> PROBLEM REQUIREMENTS
Return all of the following entries as written, but without the images.

> DATASET RECORDS
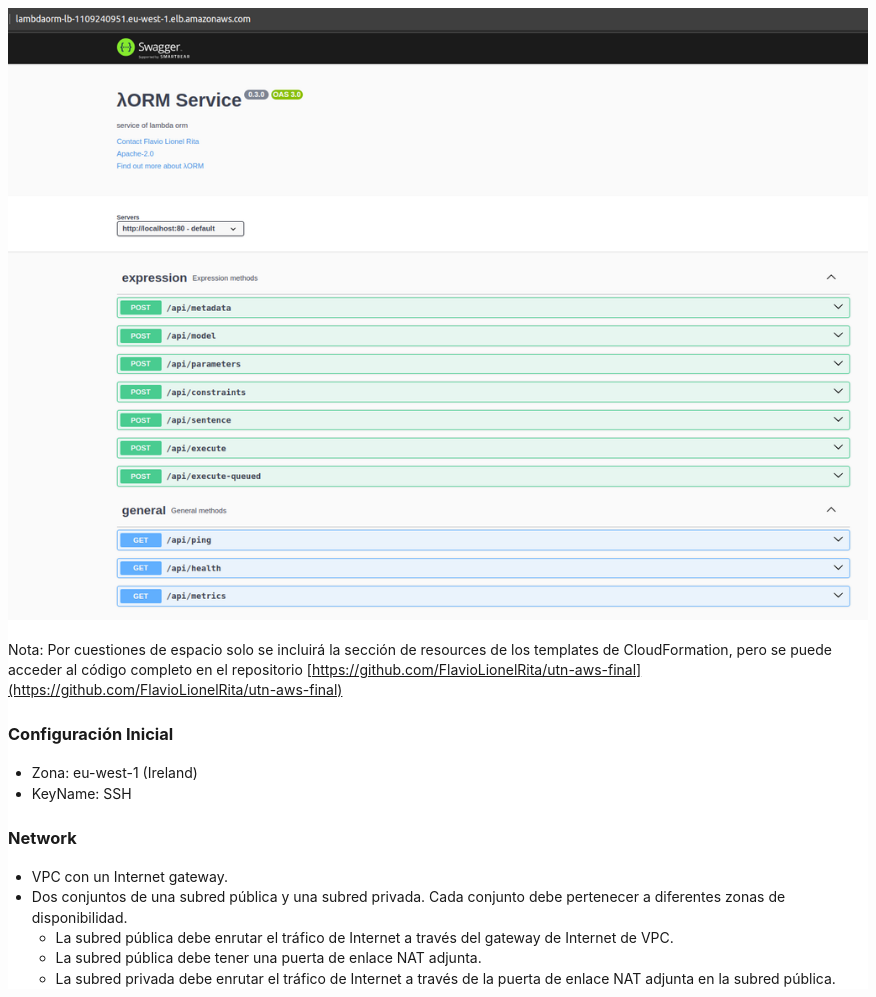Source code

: ![swagger](./Images/lambdaorm-svc-swagger.png)

Nota: Por cuestiones de espacio solo se incluirá la sección de resources de los templates de CloudFormation, pero se puede acceder al código completo en el repositorio [https://github.com/FlavioLionelRita/utn-aws-final](https://github.com/FlavioLionelRita/utn-aws-final)

### Configuración Inicial

- Zona: eu-west-1 (Ireland)
- KeyName: SSH

### Network

- VPC con un Internet gateway.
- Dos conjuntos de una subred pública y una subred privada. Cada conjunto debe pertenecer a diferentes zonas de disponibilidad.
  - La subred pública debe enrutar el tráfico de Internet a través del gateway de Internet de VPC.
  - La subred pública debe tener una puerta de enlace NAT adjunta.
  - La subred privada debe enrutar el tráfico de Internet a través de la puerta de enlace NAT adjunta en la subred pública.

> ANSWER BOX
Source code

: ![swagger](./Images/lambdaorm-svc-swagger.png)

Nota: Por cuestiones de espacio solo se incluirá la sección de resources de los templates de CloudFormation, pero se puede acceder al código completo en el repositorio [https://github.com/FlavioLionelRita/utn-aws-final](https://github.com/FlavioLionelRita/utn-aws-final)

### Configuración Inicial

- Zona: eu-west-1 (Ireland)
- KeyName: SSH

### Network

- VPC con un Internet gateway.
- Dos conjuntos de una subred pública y una subred privada. Cada conjunto debe pertenecer a diferentes zonas de disponibilidad.
  - La subred pública debe enrutar el tráfico de Internet a través del gateway de Internet de VPC.
  - La subred pública debe tener una puerta de enlace NAT adjunta.
  - La subred privada debe enrutar el tráfico de Internet a través de la puerta de enlace NAT adjunta en la subred pública.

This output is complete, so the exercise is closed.